[The input start]
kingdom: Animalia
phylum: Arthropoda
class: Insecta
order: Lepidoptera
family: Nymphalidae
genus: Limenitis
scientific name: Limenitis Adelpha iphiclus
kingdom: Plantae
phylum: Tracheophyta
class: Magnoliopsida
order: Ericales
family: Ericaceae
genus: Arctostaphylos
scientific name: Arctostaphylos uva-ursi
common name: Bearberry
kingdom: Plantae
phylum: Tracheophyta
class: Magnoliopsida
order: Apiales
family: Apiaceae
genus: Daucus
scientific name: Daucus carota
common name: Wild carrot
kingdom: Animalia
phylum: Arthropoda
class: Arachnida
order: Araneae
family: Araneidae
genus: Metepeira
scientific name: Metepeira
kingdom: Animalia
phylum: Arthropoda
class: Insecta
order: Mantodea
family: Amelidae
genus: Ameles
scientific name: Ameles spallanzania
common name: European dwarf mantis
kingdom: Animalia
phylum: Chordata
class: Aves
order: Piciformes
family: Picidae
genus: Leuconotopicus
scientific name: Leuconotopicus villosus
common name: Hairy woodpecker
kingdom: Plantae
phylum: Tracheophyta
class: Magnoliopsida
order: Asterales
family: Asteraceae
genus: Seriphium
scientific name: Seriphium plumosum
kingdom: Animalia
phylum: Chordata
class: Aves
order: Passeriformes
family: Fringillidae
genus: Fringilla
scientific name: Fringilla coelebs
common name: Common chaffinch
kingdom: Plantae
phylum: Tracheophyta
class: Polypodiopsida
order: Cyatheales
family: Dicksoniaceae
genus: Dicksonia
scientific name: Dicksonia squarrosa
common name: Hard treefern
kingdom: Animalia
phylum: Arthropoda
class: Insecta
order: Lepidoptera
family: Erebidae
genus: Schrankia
[The input end]
What to produce = Give the lines of the listing again, from the line holding "order: Cyatheales" through the end of the listing, inclusive, with "common name" replaced by "vernacular name" and all else unchanged.

Full response =
order: Cyatheales
family: Dicksoniaceae
genus: Dicksonia
scientific name: Dicksonia squarrosa
vernacular name: Hard treefern
kingdom: Animalia
phylum: Arthropoda
class: Insecta
order: Lepidoptera
family: Erebidae
genus: Schrankia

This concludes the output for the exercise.